Relationships Can Flourish by Going Online
Automate workflow without compromising customers, irking employees or vexing vendors.
They say the road to hell is paved with good intentions. Well, that's where businesses could be headed if the transition to online management isn't carefully thought out—and rolled out. And if companies don't parlay their time saved through automation into enhanced personal service, they could end up taking some serious heat.
According to Tom Cutler, president and CEO of Ft. Lauderdale, Florida-based TR Cutler, the biggest mistake a company can make is to forget that people are at the heart of online management. Everyone in the loop—customers, employees and suppliers—must benefit.

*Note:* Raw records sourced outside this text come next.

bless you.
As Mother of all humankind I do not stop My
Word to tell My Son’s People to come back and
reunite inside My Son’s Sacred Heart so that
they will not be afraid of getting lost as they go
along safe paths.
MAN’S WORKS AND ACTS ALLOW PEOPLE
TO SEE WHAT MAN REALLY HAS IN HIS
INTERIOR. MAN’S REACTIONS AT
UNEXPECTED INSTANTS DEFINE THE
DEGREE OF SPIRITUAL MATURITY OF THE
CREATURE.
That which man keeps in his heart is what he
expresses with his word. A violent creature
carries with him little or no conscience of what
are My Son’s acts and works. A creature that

"There must be a return generated from an online environment for its recipients and the business it represents," said Cutler. "Content must be developed within a community framework for the successful generation of business-to-consumer, business-to-business and business-to-employee activity."
Customer retention is also key to effective online management, he added, particularly in the printing sector. If a Web-based service interferes or conflicts with long-established face-to-face relationships, then it becomes a deterrent rather than a reason for doing business with the company.

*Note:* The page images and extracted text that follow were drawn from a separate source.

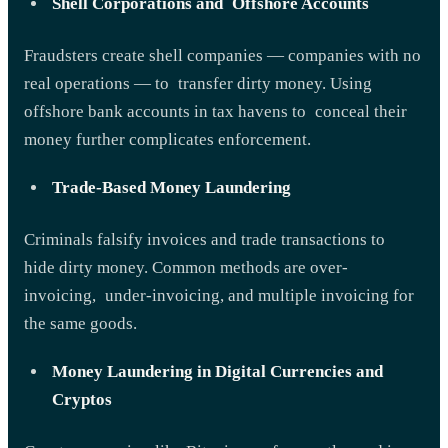
Shell Corporations and Offshore Accounts
Fraudsters create shell companies — companies with no
real operations — to transfer dirty money. Using
offshore bank accounts in tax havens to conceal their
money further complicates enforcement.
Trade-Based Money Laundering
Criminals falsify invoices and trade transactions to
hide dirty money. Common methods are over-
invoicing, under-invoicing, and multiple invoicing for
the same goods.
Money Laundering in Digital Currencies and
Cryptos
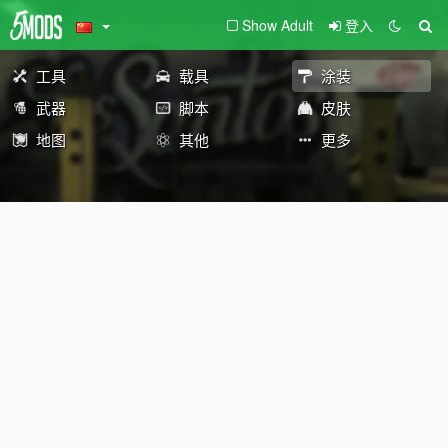
Show Adult
登入
工具
载具
涂装
武器
脚本
皮肤
地图
其他
更多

According to Cutler, the first step to preventing this is to sit down and think.
"Distributors need to ask themselves where the company is today, where it needs to go and what they should do to get there. Then they must proceed in a sequential, methodical fashion," Cutler said.

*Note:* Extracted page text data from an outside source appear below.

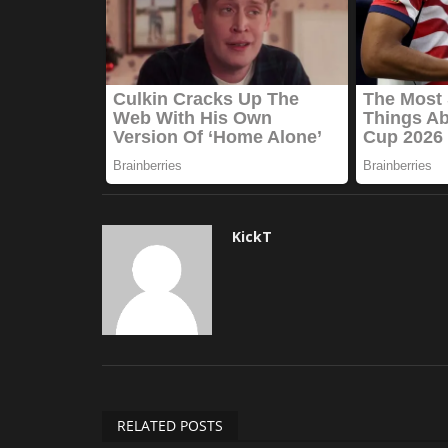
KickT
RELATED POSTS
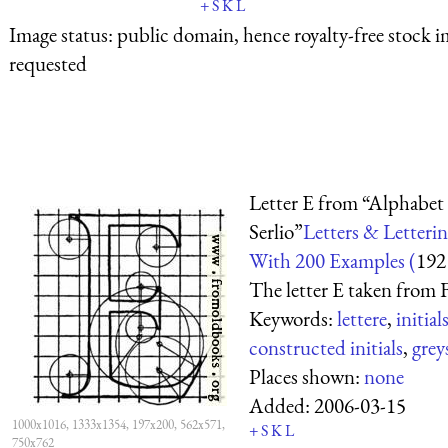
+
S
K
L
Image status:
public domain, hence royalty-free stock i
requested
Letter E from “Alphabet 
Serlio”
Letters & Letterin
With 200 Examples (
192
The letter E taken from F
Keywords:
lettere
,
initial
constructed initials
,
grey
Places shown:
none
Added:
2006-03-15
1000x1016, 1333x1354, 197x200, 562x571,
+
S
K
L
750x762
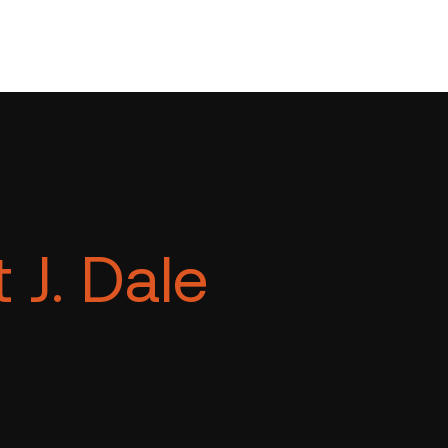
 J. Dale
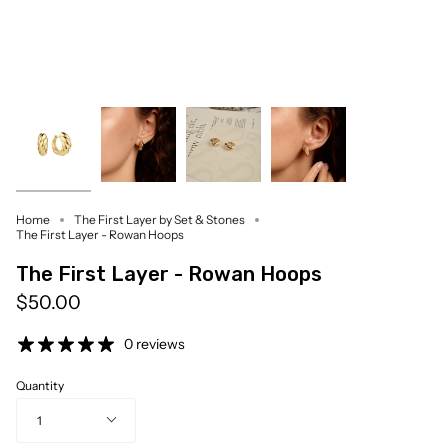
Home
The First Layer by Set & Stones
The First Layer - Rowan Hoops
The First Layer - Rowan Hoops
$50.00
0 reviews
Quantity
1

Cutler explained that this typically involves having a gap or needs analysis performed by an independent consulting firm. "Consultants will come in and spend about three days interviewing the key players and then present their recommendations. The needs of purchasing, accounting, sales and management have to be integrated before any online management system is implemented," he said.
The consultants will also evaluate how the company's data is captured, stored and exported. It is this piece, said Steve Wakefield, president and CEO of Sword Microsystems, Huntsville, Ala., that ultimately supports and drives e-business.